● **Provided text**
++++++++

Ticket #11782: 11782_use_sylvester.patch

sage/rings/polynomial/polynomial_element.pyx

@@ -4210 +4210 @@
             sage: f = x^2 + a
             sage: f.discriminant()
             1
+        
+        The following examples show that #11782 has been fixed::
+        
+            sage: ZZ.quo(81)[x](3*x^2 + 3*x + 3).discriminant()
+            54
+            sage: ZZ.quo(9)[x](2*x^3 + x^2 + x).discriminant()
+            2
         """
         if self.is_zero():
             return self.parent().zero_element()
@@ -4221 +4228 @@
         u = -1 # (-1)**(n*(n-1)/2)
         if r == 0 or r == 1:
             u = 1
-        an = self[n]**(n - k - 2)
-        return self.base_ring()(u * self.resultant(d) * an)
-
+        try:        
+            an = self[n]**(n - k - 2)

++++++++

● **Extracted entries**
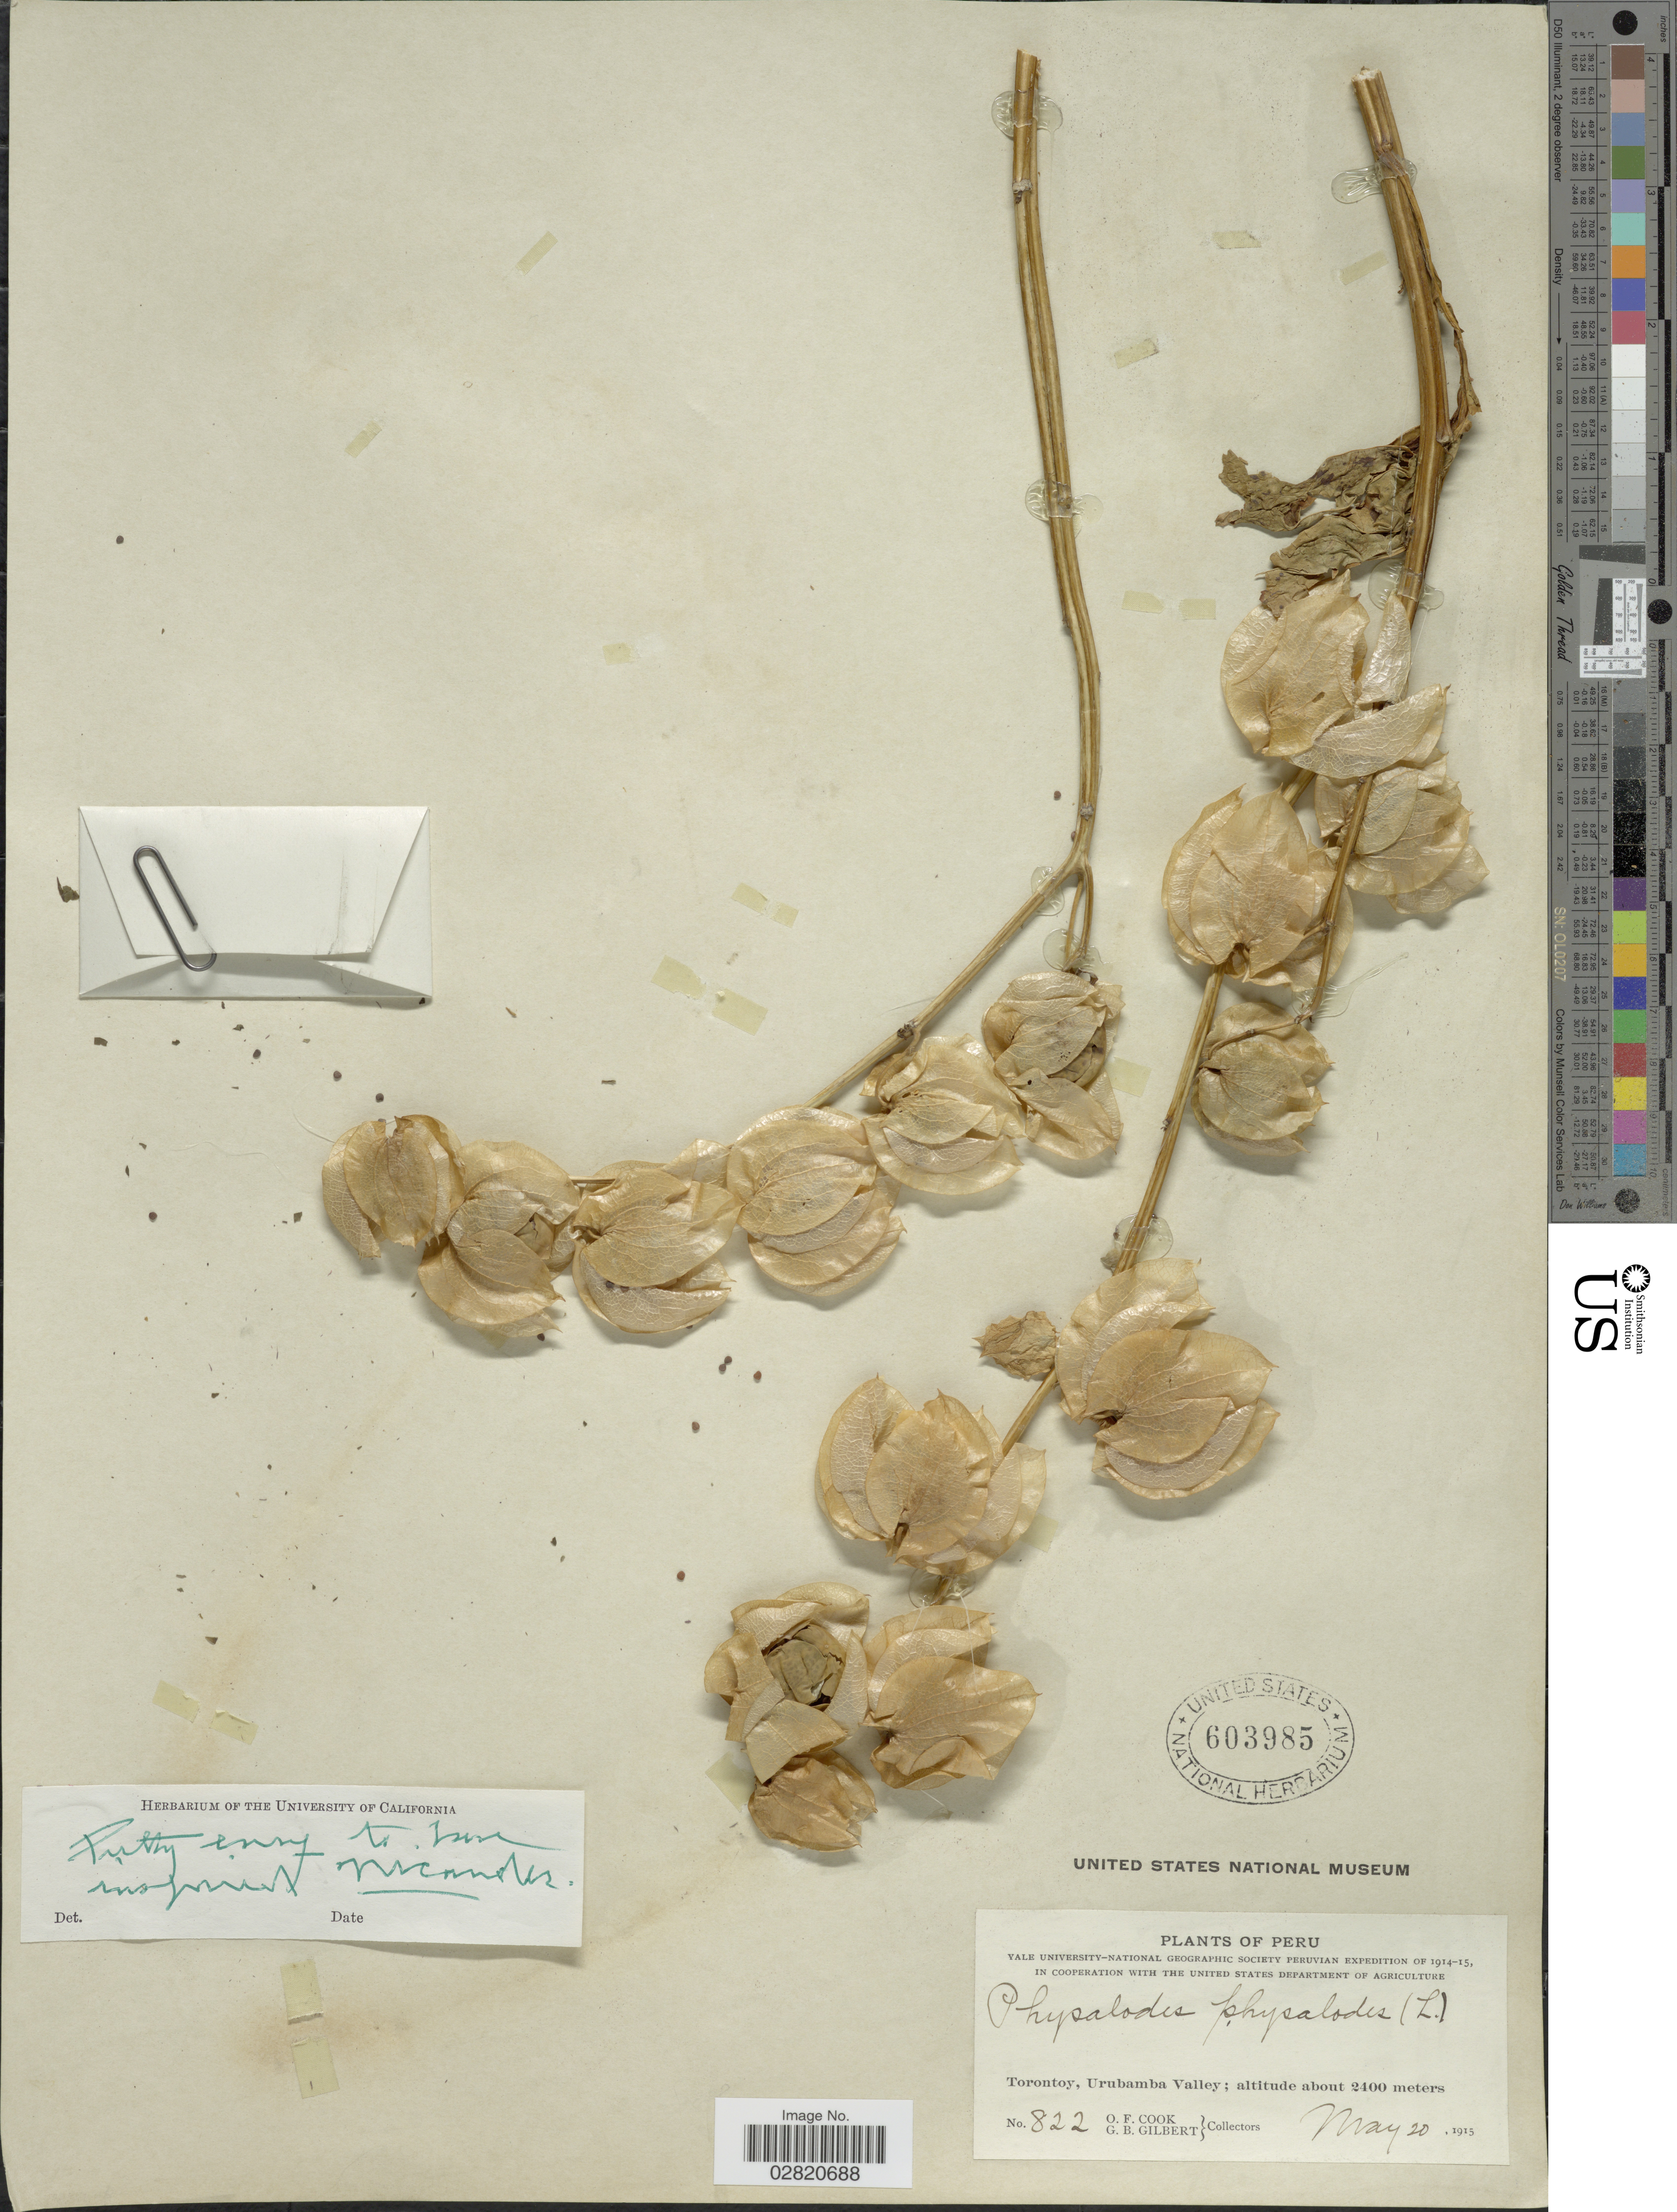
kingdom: Plantae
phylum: Tracheophyta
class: Magnoliopsida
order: Solanales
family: Solanaceae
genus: Nicandra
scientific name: Nicandra physalodes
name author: (L.) Gaertn.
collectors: O. F. Cook & G. B. Gilbert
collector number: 822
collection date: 1915-05-20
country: Peru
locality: Torontoy, Urubamba Valley.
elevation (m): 2400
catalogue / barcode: US 603985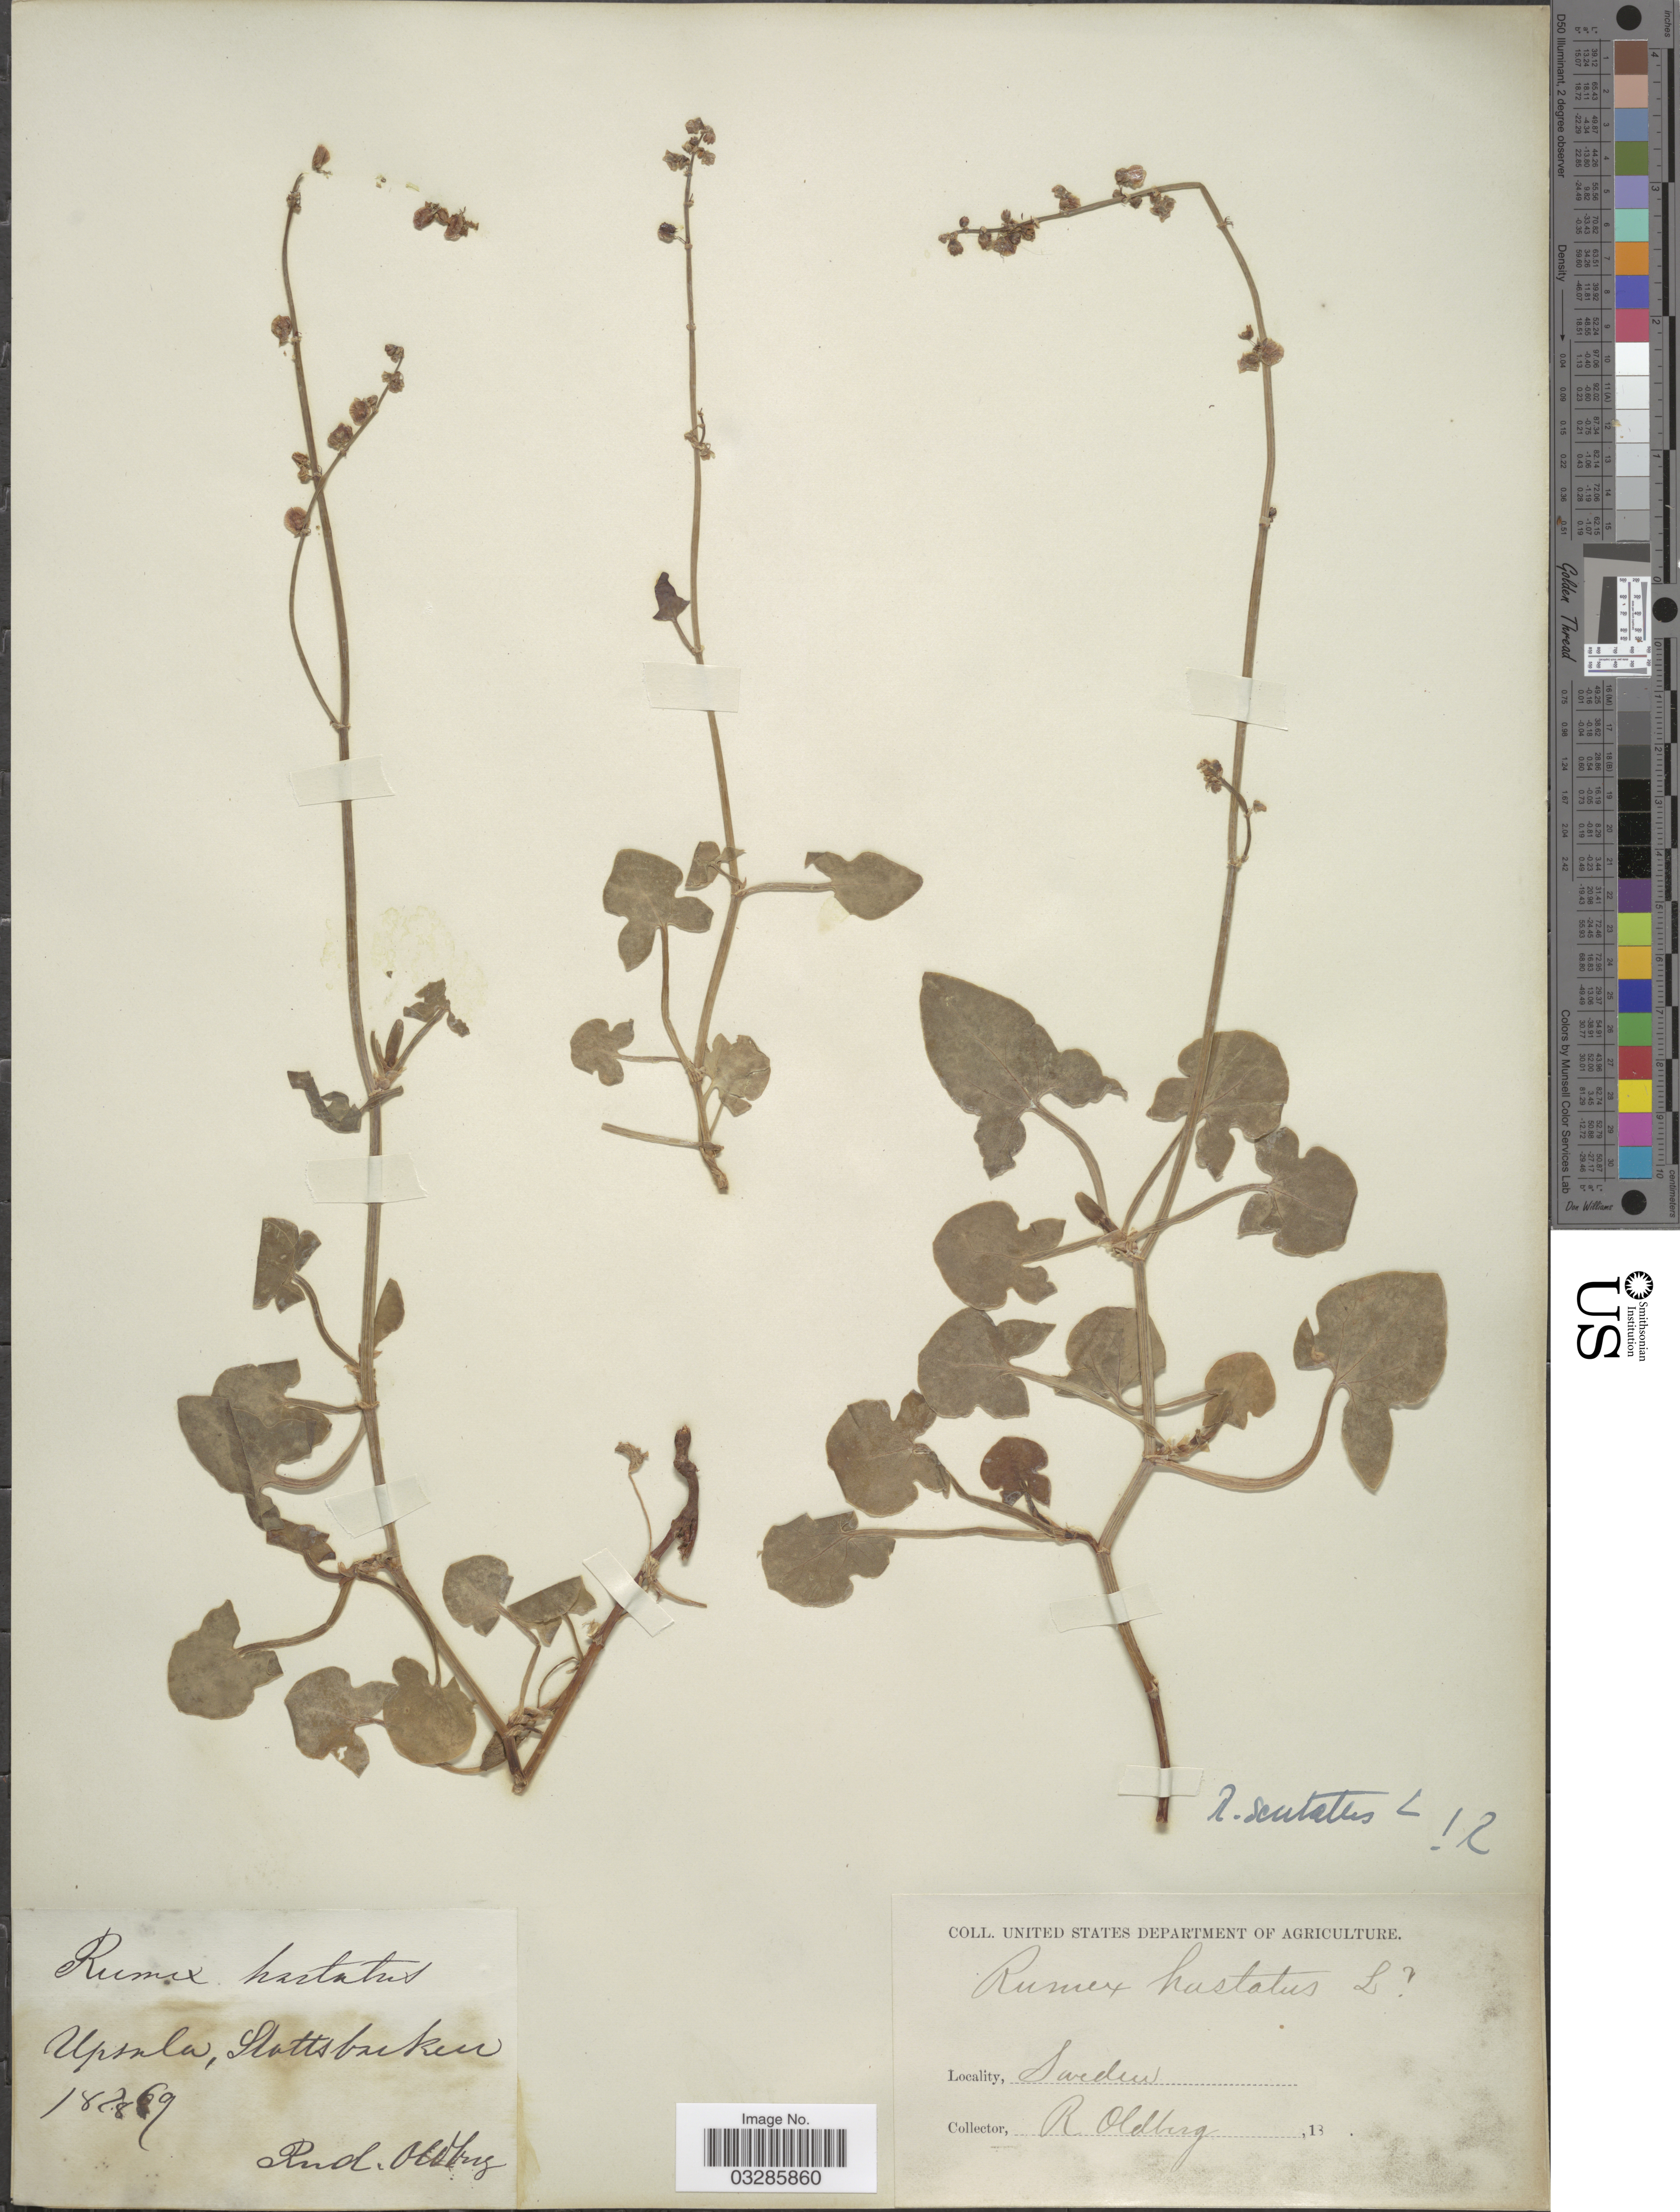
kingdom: Plantae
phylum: Tracheophyta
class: Magnoliopsida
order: Caryophyllales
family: Polygonaceae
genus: Rumex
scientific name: Rumex scutatus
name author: L.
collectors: R. Oldberg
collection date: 1869-08-02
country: Sweden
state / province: Uppsala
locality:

++++++++

● **Direction**
Please continue the ticket #11782 discriminant patch from the point where it stops.

● **Output**
+            return self.base_ring()(u * self.resultant(d) * an)
+        except ZeroDivisionError:
+            # Rather than dividing the resultant by the leading coefficient,
+            # we alter the Sylvester matrix (see #11782).
+            mat = self.sylvester_matrix(d)            
+            mat[0, 0] = self.base_ring()(1)
+            mat[n - 1, 0] = self.base_ring()(n)
+            return u * mat.determinant()
+            
     def reverse(self, degree=None):
         """
         Return polynomial but with the coefficients reversed.

sage/rings/polynomial/polynomial_zmod_flint.pyx

@@ -267 +267 @@
             sage: r.parent() is GF(19)
             True
         """
-        res = zmod_poly_resultant(&(<Polynomial_template>self).x, &(<Polynomial_template>other).x)
-        return self.parent().base_ring()(res)
+        if self.base_ring().is_field():        
+            res = zmod_poly_resultant(&(<Polynomial_template>self).x, 
+                                      &(<Polynomial_template>other).x)
+            return self.parent().base_ring()(res)
+        else:
+            return self.sylvester_matrix(other).determinant()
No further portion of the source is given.